Kezdi.jl
is currently in beta. We have more than 400 unit tests and a large code coverage. The package, however, is not guaranteed to be bug-free. If you encounter any issues, please report them as a GitHub issue.
If you would like to receive updates on the package, please star the repository on GitHub and sign up for email notifications here.
You are currently reading the documentation for developers. This explains the internal working of Kezdi.jl. If you do not want to change or contribute to Kezdi.jl functionality, head over to the end-user documentation.
Developer documentation
How Kezdi.jl works: High-level overview
At its core, Kezdi.jl is a transpiler: it takes commands with Stata-like syntax entered by the user and translates them to regular Julia function calls to DataFrames and other modules. Most of the code deals with steps in this transpiling process:
- scanning and parsing Julia expression to be evaluated as Kezdi.jl syntax
- generating Julia code common for all commands, like subsetting dataframe rows whenever
@if
is used - generating Julia code specific to the command called
As an example, let us see how the following Kezdi.jl command becomes Julia code:
@replace distance = 5 @if distance < 0
The compiler will try to expand the @replace
macro. It will hence call the macro replace
, defined in src/macros.jl
. The macro definition is almost identical for all Kezdi.jl macros:
macro replace(exprs...)
:replace |> parse(exprs) |> rewrite
end
The function parse
, defined in src/parse.jl
consumes all the Julia tokens to the right of @replace
and returns a Command
struct with the command name, arguments, and the expression to be evaluated, including any options or @if
clauses. In this case, we get
Kezdi.Command(:replace, (:(distance = 5),), :(distance < 5), ())
This Command
is then passed onto the rewrite
function, defined in src/codegen.jl
. This function dispatches on the first argument of the Command
struct and first calls the function generate_command
(also defined in src/codegen.jl
). This function returns a GeneratedCommand
. (All structs are defined in src/structs.jl
.) The GeneratedCommand
struct contains the
- name of the DataFrame with which the command was called
- name of the DataFrame to operate on
- This will be different from the first if there is an
@if
clause or aby
option
- This will be different from the first if there is an
- a Julia
quote
block that will run before the command- This usually deals with error checking, subsetting rows and grouping the DataFrame
- name of a function to be run after the command has finished
- arguments and
- options as parsed
This GeneratedCommand
is then consumed by the rewrite
function which implements the actual functionality of the command.
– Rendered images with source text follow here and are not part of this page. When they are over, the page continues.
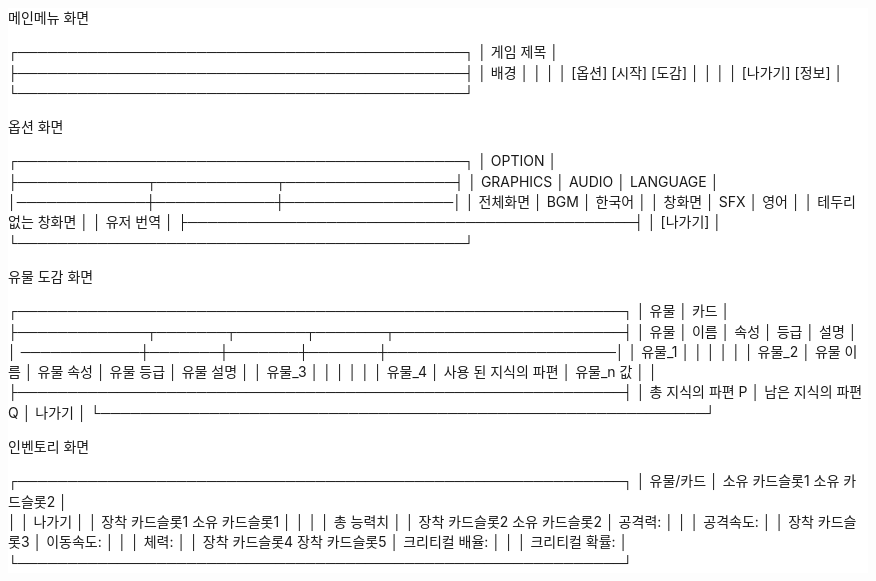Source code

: 메인메뉴 화면

┌─────────────────────────────────────────────┐
│                  게임 제목                 │
├─────────────────────────────────────────────┤
│                   배경                      │
│                                             │
│    [옵션]    [시작]    [도감]                │
│                                             │
│       [나가기]      [정보]                  │
└─────────────────────────────────────────────┘

옵션 화면

┌─────────────────────────────────────────────┐
│                   OPTION                   │
├─────────────┬────────────┬─────────────────┤
│  GRAPHICS   │   AUDIO    │    LANGUAGE     │
│─────────────┼────────────┼─────────────────│
│ 전체화면    │    BGM     │   한국어        │
│ 창화면      │    SFX     │   영어          │
│ 테두리 없는 창화면 │            │   유저 번역     │
├─────────────────────────────────────────────┤
│                  [나가기]                   │
└─────────────────────────────────────────────┘


유물 도감 화면

┌─────────────────────────────────────────────────────────────┐
│ 유물        │ 카드                                        │
├─────────────┬───────┬───────┬───────┬───────────────────────┤
│ 유물        │ 이름  │ 속성  │ 등급  │ 설명                  │
│ ────────────┼───────┼───────┼───────┼───────────────────────│
│ 유물_1      │       │       │       │                       │
│ 유물_2      │ 유물 이름 │ 유물 속성 │ 유물 등급 │ 유물 설명       │
│ 유물_3      │       │       │       │                       │
│ 유물_4      │ 사용 된 지식의 파편       │ 유물_n 값 │       │
├─────────────────────────────────────────────────────────────┤
│ 총 지식의 파편    P       │ 남은 지식의 파편    Q    │ 나가기 │
└─────────────────────────────────────────────────────────────┘


인벤토리 화면

┌─────────────────────────────────────────────────────────────┐
│ 유물/카드                   │ 소유 카드슬롯1    소유 카드슬롯2 │  
│                             │                         나가기 │
│ 장착 카드슬롯1   소유 카드슬롯1 │                           │
│                             │ 총 능력치                    │
│ 장착 카드슬롯2   소유 카드슬롯2 │ 공격력:                     │
│                             │ 공격속도:                   │
│ 장착 카드슬롯3             │ 이동속도:                   │
│                             │ 체력:                       │
│ 장착 카드슬롯4   장착 카드슬롯5 │ 크리티컬 배율:              │
│                             │ 크리티컬 확률:              │
└─────────────────────────────────────────────────────────────┘
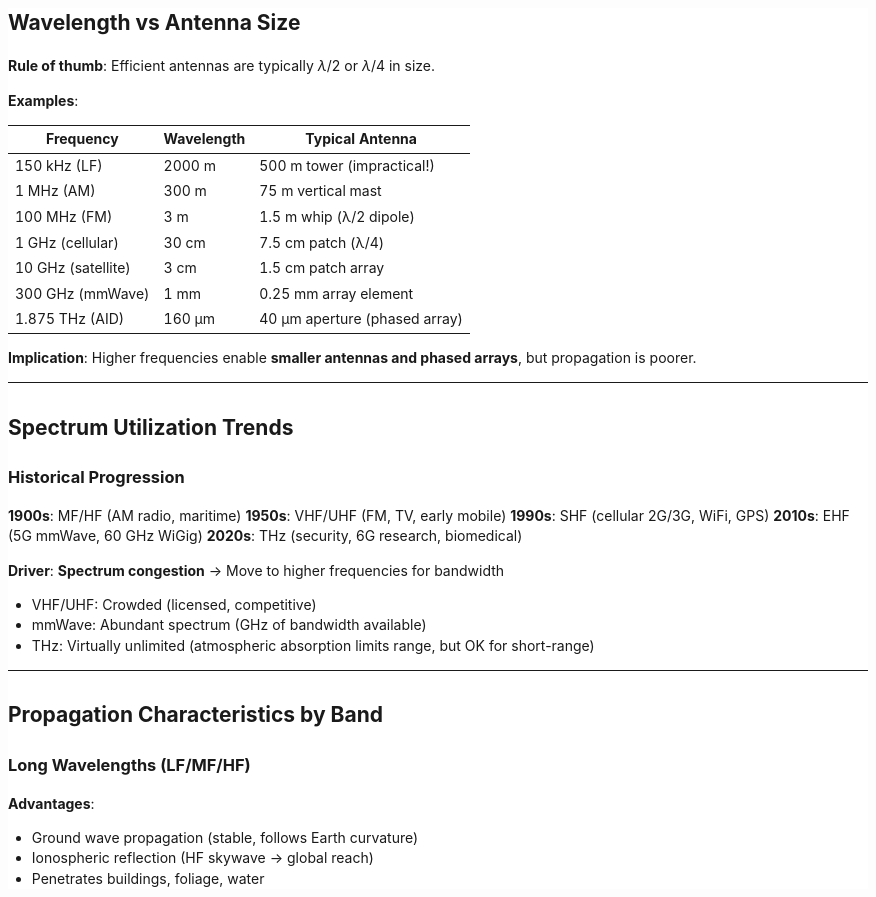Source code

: 
## Wavelength vs Antenna Size

**Rule of thumb**: Efficient antennas are typically $\lambda/2$ or $\lambda/4$ in size.

**Examples**:

| Frequency | Wavelength | Typical Antenna |
|-----------|------------|-----------------|
| 150 kHz (LF) | 2000 m | 500 m tower (impractical!) |
| 1 MHz (AM) | 300 m | 75 m vertical mast |
| 100 MHz (FM) | 3 m | 1.5 m whip (λ/2 dipole) |
| 1 GHz (cellular) | 30 cm | 7.5 cm patch (λ/4) |
| 10 GHz (satellite) | 3 cm | 1.5 cm patch array |
| 300 GHz (mmWave) | 1 mm | 0.25 mm array element |
| 1.875 THz (AID) | 160 μm | 40 μm aperture (phased array) |

**Implication**: Higher frequencies enable **smaller antennas and phased arrays**, but propagation is poorer.

---

## Spectrum Utilization Trends

### Historical Progression

**1900s**: MF/HF (AM radio, maritime)
**1950s**: VHF/UHF (FM, TV, early mobile)
**1990s**: SHF (cellular 2G/3G, WiFi, GPS)
**2010s**: EHF (5G mmWave, 60 GHz WiGig)
**2020s**: THz (security, 6G research, biomedical)

**Driver**: **Spectrum congestion** → Move to higher frequencies for bandwidth
- VHF/UHF: Crowded (licensed, competitive)
- mmWave: Abundant spectrum (GHz of bandwidth available)
- THz: Virtually unlimited (atmospheric absorption limits range, but OK for short-range)

---

## Propagation Characteristics by Band

### Long Wavelengths (LF/MF/HF)

**Advantages**:
- Ground wave propagation (stable, follows Earth curvature)
- Ionospheric reflection (HF skywave → global reach)
- Penetrates buildings, foliage, water
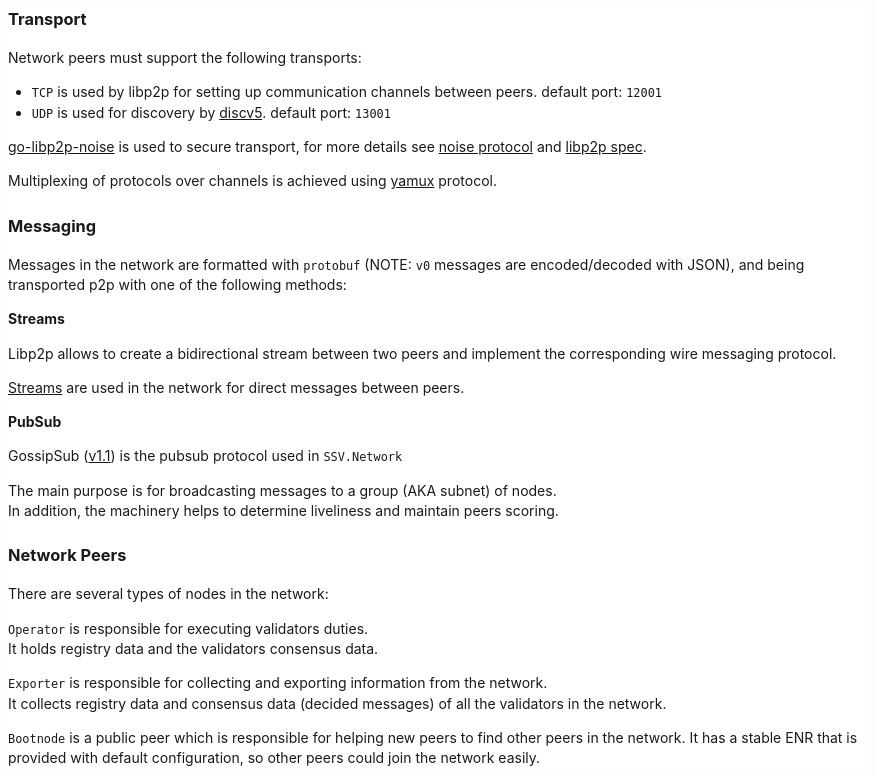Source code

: ### Transport

Network peers must support the following transports:
- `TCP` is used by libp2p for setting up communication channels between peers.
  default port: `12001`
- `UDP` is used for discovery by [discv5](https://github.com/ethereum/devp2p/blob/master/discv5/discv5.md).
  default port: `13001`

[go-libp2p-noise](https://github.com/libp2p/go-libp2p-noise)
is used to secure transport, for more details see [noise protocol](https://noiseprotocol.org/noise.html)
and [libp2p spec](https://github.com/libp2p/specs/blob/master/noise/README.md).

Multiplexing of protocols over channels is achieved using [yamux](https://github.com/libp2p/go-libp2p-yamux) protocol.


### Messaging

Messages in the network are formatted with `protobuf` (NOTE: `v0` messages are encoded/decoded with JSON),
and being transported p2p with one of the following methods:

**Streams**

Libp2p allows to create a bidirectional stream between two peers and implement the corresponding wire messaging protocol.

[Streams](https://ipfs.io/ipfs/QmVqNrDfr2dxzQUo4VN3zhG4NV78uYFmRpgSktWDc2eeh2/specs/7-properties/#71-communication-model---streams)
are used in the network for direct messages between peers.

**PubSub**

GossipSub ([v1.1](https://github.com/libp2p/specs/blob/master/pubsub/gossipsub/gossipsub-v1.1.md))
is the pubsub protocol used in `SSV.Network`

The main purpose is for broadcasting messages to a group (AKA subnet) of nodes. \
In addition, the machinery helps to determine liveliness and maintain peers scoring.


### Network Peers

There are several types of nodes in the network:

`Operator` is responsible for executing validators duties. \
It holds registry data and the validators consensus data.

`Exporter` is responsible for collecting and exporting information from the network. \
It collects registry data and consensus data (decided messages) of all the validators in the network.

`Bootnode` is a public peer which is responsible for helping new peers to find other peers in the network.
It has a stable ENR that is provided with default configuration, so other peers could join the network easily.
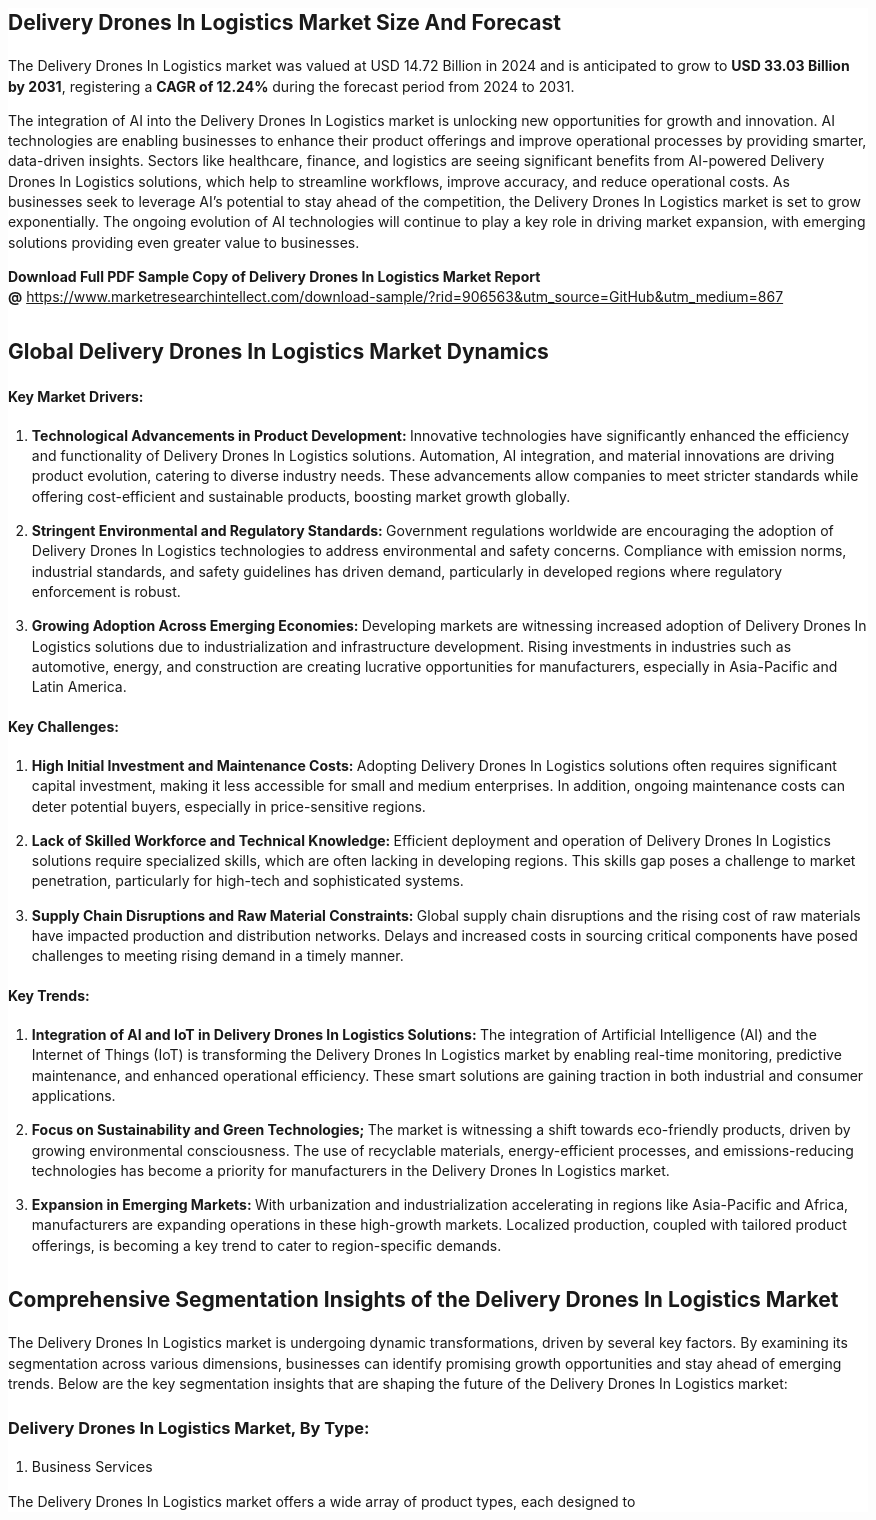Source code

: <h2>Delivery Drones In Logistics Market Size And Forecast</h2><p>The Delivery Drones In Logistics market was valued at USD 14.72 Billion in 2024 and is anticipated to grow to <strong>USD 33.03 Billion by 2031</strong>, registering a <strong>CAGR of 12.24%</strong> during the forecast period from 2024 to 2031.</p><p>The integration of AI into the Delivery Drones In Logistics market is unlocking new opportunities for growth and innovation. AI technologies are enabling businesses to enhance their product offerings and improve operational processes by providing smarter, data-driven insights. Sectors like healthcare, finance, and logistics are seeing significant benefits from AI-powered Delivery Drones In Logistics solutions, which help to streamline workflows, improve accuracy, and reduce operational costs. As businesses seek to leverage AI’s potential to stay ahead of the competition, the Delivery Drones In Logistics market is set to grow exponentially. The ongoing evolution of AI technologies will continue to play a key role in driving market expansion, with emerging solutions providing even greater value to businesses.</p><p><strong>Download Full PDF Sample Copy of Delivery Drones In Logistics Market Report @</strong>&nbsp;<a href="https://www.marketresearchintellect.com/download-sample/?rid=906563&amp;utm_source=GitHub&amp;utm_medium=867">https://www.marketresearchintellect.com/download-sample/?rid=906563&amp;utm_source=GitHub&amp;utm_medium=867</a></p><h2>Global Delivery Drones In Logistics Market Dynamics</h2><h4><strong>Key Market Drivers:</strong></h4><ol><li><p><strong>Technological Advancements in Product Development:&nbsp;</strong>Innovative technologies have significantly enhanced the efficiency and functionality of Delivery Drones In Logistics solutions. Automation, AI integration, and material innovations are driving product evolution, catering to diverse industry needs. These advancements allow companies to meet stricter standards while offering cost-efficient and sustainable products, boosting market growth globally.</p></li><li><p><strong>Stringent Environmental and Regulatory Standards:&nbsp;</strong>Government regulations worldwide are encouraging the adoption of Delivery Drones In Logistics technologies to address environmental and safety concerns. Compliance with emission norms, industrial standards, and safety guidelines has driven demand, particularly in developed regions where regulatory enforcement is robust.</p></li><li><p><strong>Growing Adoption Across Emerging Economies:&nbsp;</strong>Developing markets are witnessing increased adoption of Delivery Drones In Logistics solutions due to industrialization and infrastructure development. Rising investments in industries such as automotive, energy, and construction are creating lucrative opportunities for manufacturers, especially in Asia-Pacific and Latin America.</p></li></ol><h4><strong>Key Challenges:</strong></h4><ol><li><p><strong>High Initial Investment and Maintenance Costs:&nbsp;</strong>Adopting Delivery Drones In Logistics solutions often requires significant capital investment, making it less accessible for small and medium enterprises. In addition, ongoing maintenance costs can deter potential buyers, especially in price-sensitive regions.</p></li><li><p><strong>Lack of Skilled Workforce and Technical Knowledge:&nbsp;</strong>Efficient deployment and operation of Delivery Drones In Logistics solutions require specialized skills, which are often lacking in developing regions. This skills gap poses a challenge to market penetration, particularly for high-tech and sophisticated systems.</p></li><li><p><strong>Supply Chain Disruptions and Raw Material Constraints:&nbsp;</strong>Global supply chain disruptions and the rising cost of raw materials have impacted production and distribution networks. Delays and increased costs in sourcing critical components have posed challenges to meeting rising demand in a timely manner.</p></li></ol><h4><strong>Key Trends:</strong></h4><ol><li><p><strong>Integration of AI and IoT in Delivery Drones In Logistics Solutions:&nbsp;</strong>The integration of Artificial Intelligence (AI) and the Internet of Things (IoT) is transforming the Delivery Drones In Logistics market by enabling real-time monitoring, predictive maintenance, and enhanced operational efficiency. These smart solutions are gaining traction in both industrial and consumer applications.</p></li><li><p><strong>Focus on Sustainability and Green Technologies;&nbsp;</strong>The market is witnessing a shift towards eco-friendly products, driven by growing environmental consciousness. The use of recyclable materials, energy-efficient processes, and emissions-reducing technologies has become a priority for manufacturers in the Delivery Drones In Logistics market.</p></li><li><p><strong>Expansion in Emerging Markets:&nbsp;</strong>With urbanization and industrialization accelerating in regions like Asia-Pacific and Africa, manufacturers are expanding operations in these high-growth markets. Localized production, coupled with tailored product offerings, is becoming a key trend to cater to region-specific demands.</p></li></ol><div class="article-main__content" data-test-id="publishing-text-block"><h2>Comprehensive Segmentation Insights of the Delivery Drones In Logistics Market</h2><p>The Delivery Drones In Logistics market is undergoing dynamic transformations, driven by several key factors. By examining its segmentation across various dimensions, businesses can identify promising growth opportunities and stay ahead of emerging trends. Below are the key segmentation insights that are shaping the future of the Delivery Drones In Logistics market:</p><h3><strong>Delivery Drones In Logistics Market, By Type:<br /></strong></h3><ol><li>Business Services</li></ol><p>The Delivery Drones In Logistics market offers a wide array of product types, each designed to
In this case, the function does runtime error checking (like making sure that the column distance
exists in the DataFrame), type checking and promotion and the actual replacement of values. The function returns a Julia quote
block that will be evaluated by Julia in its next step of compilation (code lowering).
Removing LineNumberNode
s for brevity, the final Julia code will look like this:
!("distance" in names(getdf())) && ArgumentError("Column \"distance\" does not exist in $(names(getdf()))") |> throw
begin
getdf() isa AbstractDataFrame || error("Kezdi.jl commands can only operate on a global DataFrame set by setdf()")
local var"##386" = copy(getdf())
local var"##387" = view(var"##386", falses(nrow(var"##386")) .| Missings.replace((var"##386").distance .< 5, false), :)
function var"##389"(x)
begin
end
x
end
end
eltype_RHS = if 5 isa AbstractVector
eltype(5)
else
typeof(5)
end
eltype_LHS = eltype(var"##386"[.!(falses(nrow(var"##386")) .| Missings.replace((var"##386").distance .< 5, false)), "distance"])
if eltype_RHS != eltype_LHS
local var"##390" = Vector{promote_type(eltype_LHS, eltype_RHS)}(undef, nrow(var"##386"))
var"##390"[falses(nrow(var"##386")) .| Missings.replace((var"##386").distance .< 5, false)] .= 5
var"##390"[.!(falses(nrow(var"##386")) .| Missings.replace((var"##386").distance .< 5, false))] .= var"##386"[.!(falses(nrow(var"##386")) .| Missings.replace((var"##386").distance .< 5, false)), "distance"]
var"##386"[!, "distance"] = var"##390"
else
var"##387"[!, "distance"] .= 5
end
(var"##386" |> var"##389") |> setdf
Note that macro hygene dictates the use of temporary variables like var"##386"
and var"##387"
to avoid name clashes with the user's code. This is a little hard to debug as a developer, but the generated code will typically not be seen by the end user.